Unfortunately, this study is profoundly handicapped by both of these factors. In peer-reviewed studies, the limitations of a study are always addressed within the findings of the published report. Neither of these factors, researcher bias nor subject numbers, were mentioned as limitations. When Scheele discussed these points with McNamara, she laughed and said, "Don't people understand that this was just a preliminary examination?"

The fact that the researcher is one of the two subjects in this study is confounding enough to make researcher bias a major consideration for dismissing the validity of the study entirely. However, far more disturbing was the claim in the introduction of the study's report that explicitly states her bias:

"…skilled reading involves active, conscious, and strategic processing of the information in a text…"
"…Learning from a text requires the reader to consciously process the information…"
"Thus, according to theories of reading comprehension, successful comprehension using the PhotoReading technique should not be possible."

The researcher also stated, "The objective of this study was to provide a relatively objective examination of the effectiveness of PhotoReading."

It is customary for a researcher to state a bias and a working hypothesis prior to conducting research. However, when the researcher is also the subject of the study, then the study cannot be an "objective examination" and cannot be taken as a true experimental design.

When McNamara was questioned about the nature of her bias toward conscious processing in reading, she admitted to having no awareness of the work in cognitive psychology regarding the nonconscious acquisition of information nor preconscious processing, both of which are the basis for the PhotoReading step of the PhotoReading Whole Mind System. Even though she had no awareness of the profound work that had been done by Brenda Milner, Pawel Lewicki, G. William Farthing, and N. F. Dixon in this area of cognitive psychology, McNamara stated in the interview that "…most of the notions in PhotoReading are not widely accepted by cognitive researchers." She went on to state during the interview:

"There really is no such thing as implicit learning. Something is either learned consciously or not. There are implicit tasks but that is not implicit learning. You can have unconscious processing of information, I guess. But if it is not conscious, it is not learned. We have to define learning somehow. Learning is something you remember after a delay."

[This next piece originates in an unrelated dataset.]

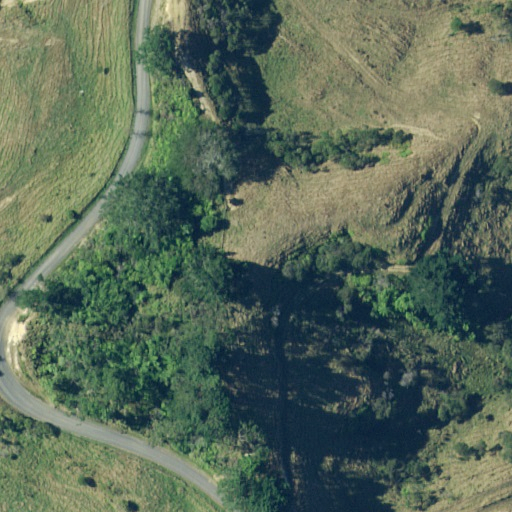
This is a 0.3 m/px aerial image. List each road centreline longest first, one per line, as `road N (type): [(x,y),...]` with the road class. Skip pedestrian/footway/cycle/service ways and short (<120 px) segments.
road 1 (unclassified): [(143,0),(143,106),(122,181),(19,297),(0,339)]
road 2 (unclassified): [(0,371),(42,413),(159,453),(234,511)]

McNamara's insistent biases during her research and 10 years afterward creates a significant problem for any conclusions the study may offer.

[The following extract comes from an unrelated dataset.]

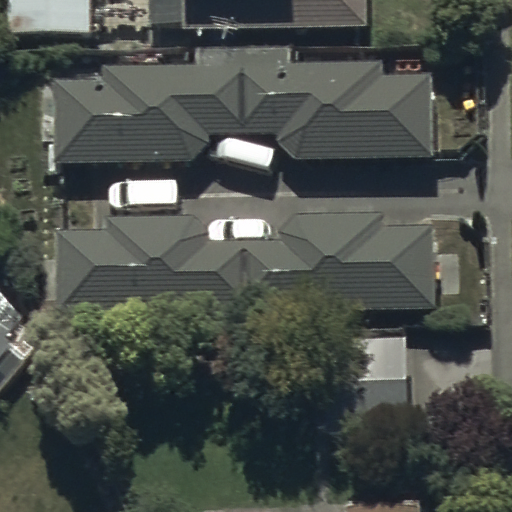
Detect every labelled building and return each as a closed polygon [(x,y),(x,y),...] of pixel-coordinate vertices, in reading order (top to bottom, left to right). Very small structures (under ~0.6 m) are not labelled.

On the issue that the number of subjects was also a deficit to any conclusive study, N=2 is a tremendous handicap. This is compounded given that the researcher was herself one of the two subjects.

McNamara stated that a subsequent study would have to include more subjects and be conducted with trainees who were treated with and without PhotoReading with matched materials, and who were tested before and after treatment. She said at least 12 subjects, in general, would need to be used.

During the NASA study, the Previewing technique played a dominant role in the procedure used (taking 7 minutes). Since then, PhotoReading has evolved to include a significantly shortened Previewing step (lasting just 1 minute) to prevent the conscious mind from subordinating the benefits of preconscious processing. In addition, a distinct Postviewing step has been introduced. This refined PhotoReading process must be used for any subsequent research.